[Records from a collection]
···

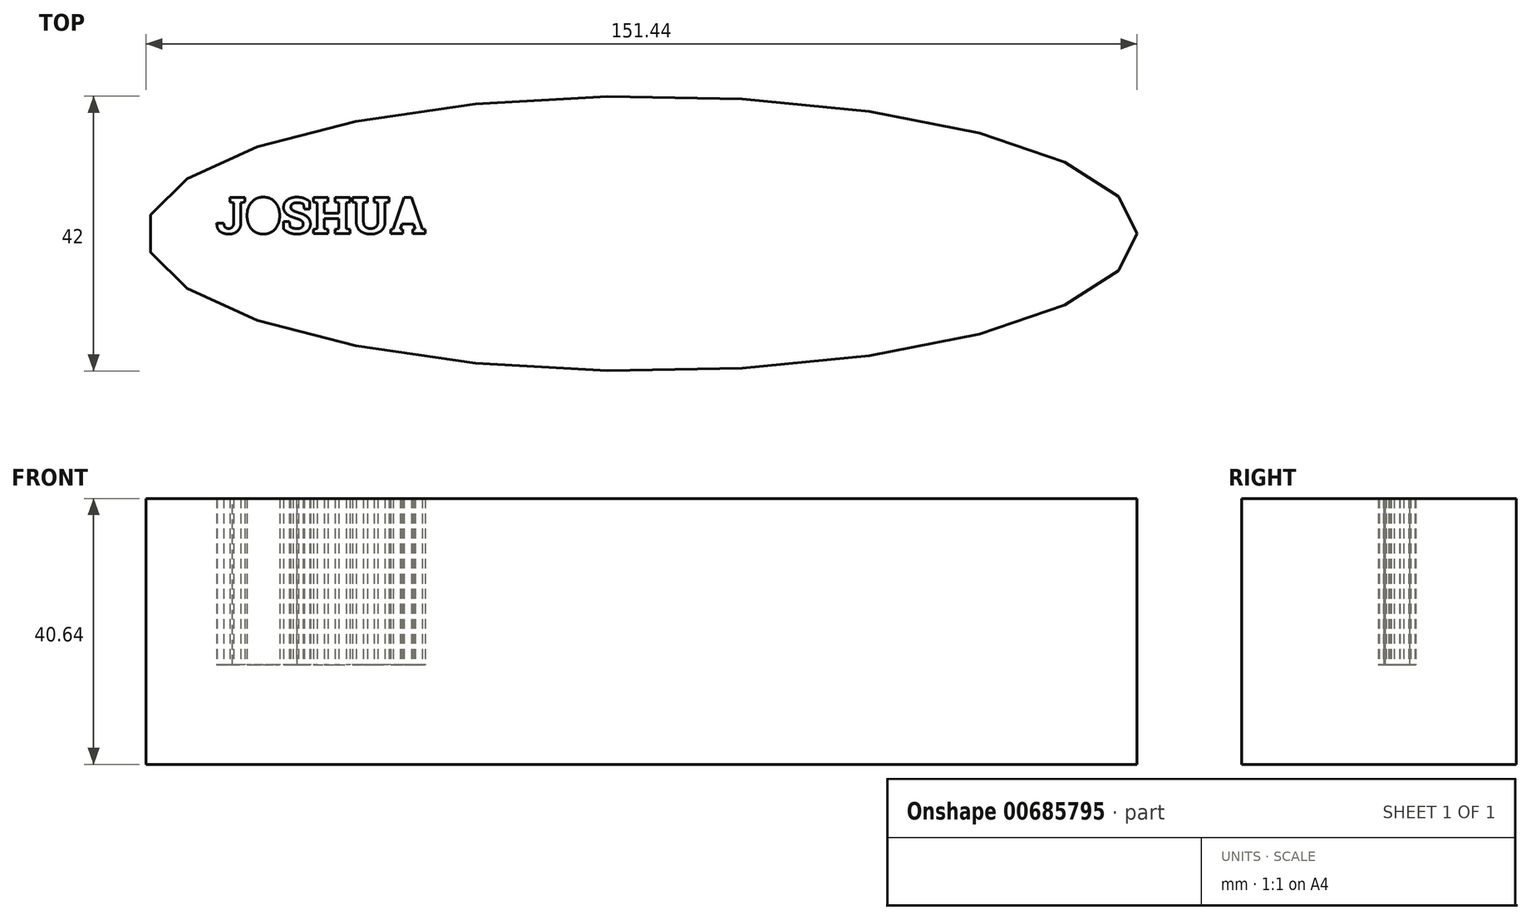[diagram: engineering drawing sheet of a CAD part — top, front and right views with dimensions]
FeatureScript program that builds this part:
annotation { "Feature Type Name" : "Feature", "Feature Type Description" : "" }
export const myFeature = defineFeature(function(context is Context, id is Id, definition is map)
    precondition{}
    {
        {
            var Q0;
            Q0=qCreatedBy(makeId("Top.planeOp"),FACE);
            var sketch = newSketch(context, id + "F0", { "sketchPlane" : qUnion([Q0])});
            skEllipse(sketch, "E0", {"center": v(-35.06, 0) * mm, "majorRadius": 75.72 * mm, "minorRadius": 21 * mm, "majorAxis": v(1, 0)});
            skSolve(sketch);
        }
        {
            var Q0;
            Q0=makeQuery(id+"F0.imprint","IMPRINT",FACE,{"disambiguationData":[TD([[makeQuery(id+"F0.imprint","IMPRINT",EDGE,{"derivedFrom":sQuery(id+"F0.wireOp",EDGE,"E0")}),1.0]])]});
            extrude(context, id + "F1", {"entities" : qUnion([Q0]), "depth" : 15.24 * mm, "offsetDistance" : 25.4 * mm});
        }
        {
            var Q0;
            Q0=makeQuery(id+"F1.opExtrude","CAP_FACE",FACE,{"disambiguationData":[OSD([sQuery(id+"F0.wireOp",EDGE,"E0")])],"isStart":false});
            var sketch = newSketch(context, id + "F2", { "sketchPlane" : qUnion([Q0])});
            skText(sketch, "E1", { "text": "JOSHUA", "fontName": "RobotoSlab-Bold.ttf"});
            const initialGuessF2  = {"E1": [-0.1001, 0, 1, 0, 0.00557]};
            skSetInitialGuess(sketch, initialGuessF2);
            skSolve(sketch);
        }
        {
            var Q0;
            Q0=makeQuery(id+"F2.imprint","IMPRINT",FACE,{"disambiguationData":[TD([[makeQuery(id+"F2.imprint","IMPRINT",EDGE,{"derivedFrom":sQuery(id+"F2.wireOp",EDGE,"E1.sketch_text.stroke-0")}),1.0]])]});
            var Q1;
            Q1 = qSketchRegion(id + "F2Cs5rFlcns4h1A_1", true);
            extrude(context, id + "F3", {"entities" : qUnion([Q0, Q1]), "operationType" : NewBodyOperationType.ADD, "depth" : 25.4 * mm, "offsetDistance" : 25.4 * mm});
        }
    });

···

Show each row above that contains the string "entities". The match is case-sensitive.

            extrude(context, id + "F1", {"entities" : qUnion([Q0]), "depth" : 15.24 * mm, "offsetDistance" : 25.4 * mm});
            extrude(context, id + "F3", {"entities" : qUnion([Q0, Q1]), "operationType" : NewBodyOperationType.ADD, "depth" : 25.4 * mm, "offsetDistance" : 25.4 * mm});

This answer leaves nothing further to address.